Health care is, without question, a basic and fundamental human need. It is certainly equal to the need to access water, plumbing, electricity, trash removal, education as well as services that provide for our safety and security and that promote the common good. It only stands to reason that a service so essential to life be something we guarantee to every citizen. All of us together, as fellow citizens, are responsible to ensure access for everyone, regardless of economic status and ability to pay.
To be sure, the Affordable Care Act is something can and ought to be improved, but the evidence is clear about the millions of citizens who are benefitting from it, not the least of which are the millions who did not previously have health coverage. But rather than working on it together, it has been made into a political wedge that continues to divide the country. America deserves better.

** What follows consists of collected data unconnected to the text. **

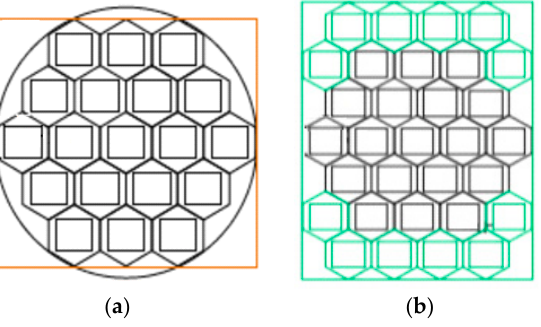
Figure 5. ( a ) Original antenna in PARIS IoD, and ( b ) antenna of GEROS ISS corresponding to the Phase A study led by Airbus Defense and Military.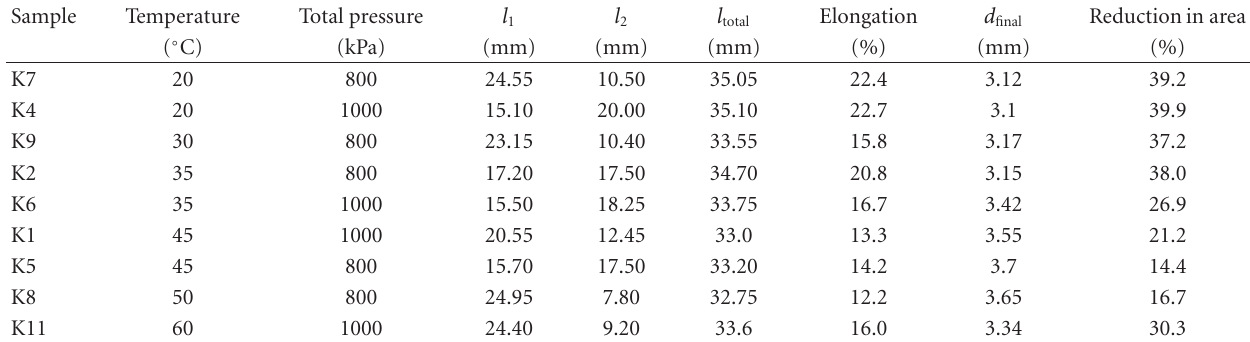
Table 3: Temperature-dependent results of samples machined perpendicular to the rolling direction.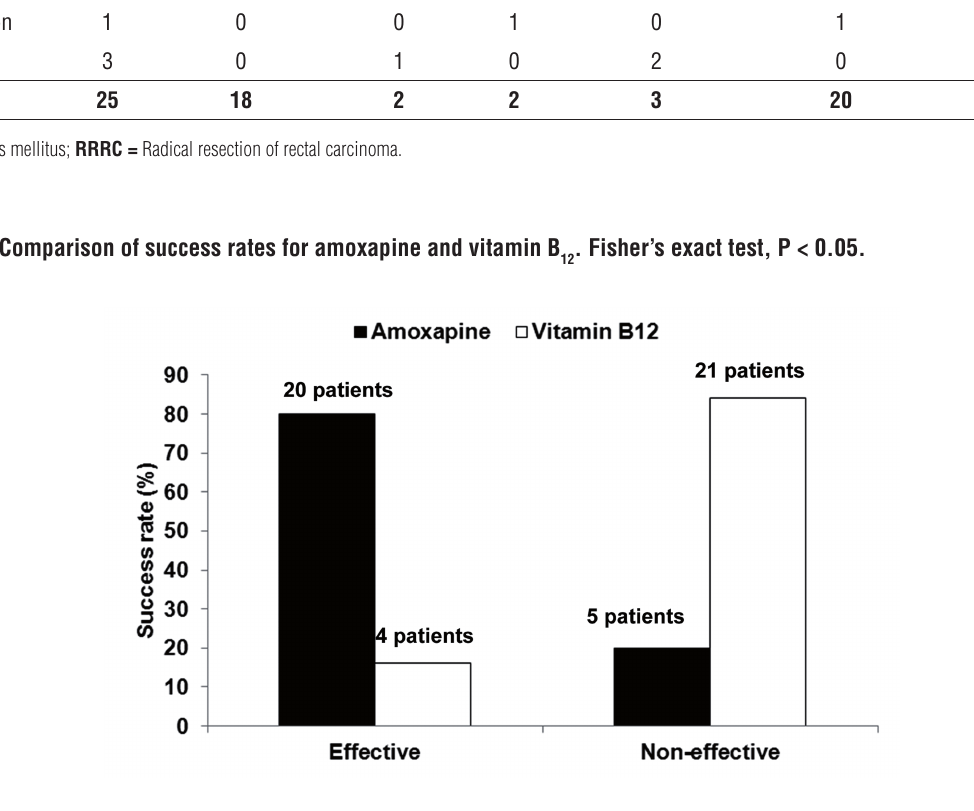
Table 2 - Pharmacologic treatment outcomes. Cause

If there is going to be a “repeal and replace” it must improve on the ACA by increasing the number of insured, lowering overall health care cost more than the ACA already has (and it has), and it must make health care more affordable, especially to those who struggle most to afford it. But the GOP’s “American Health Care Act” doesn’t do that. It continues to treat health care like a privilege or a commodity to be sold at market value with profits and tax breaks that line the pockets of the rich.
America can ill afford to be duped by this dubious plan that the GOP is rushing through without a score from the Congressional Budget Office denying Americans critical information about what their proposal will actually cost. By moving to a per capita formula for Medicaid with limits, it will leave states and health institutions holding the bill for the actual costs. Inevitably this will force these institutions to reduce access to care leaving the most vulnerable among us without. Although no federal funds to Planned Parenthood pay for abortion services, the GOP plan defunds Planned Parenthood which will leave hundreds of thousands of women without the health care services they need.
America needs a moral health care system that guarantees access to quality health for everyone, but this plan is not it. Americans must demand better from their Congressional leaders.
Michael Schuenemeyer is Executive for Health and Wholeness Advocacy Ministries of the United Church of Christ.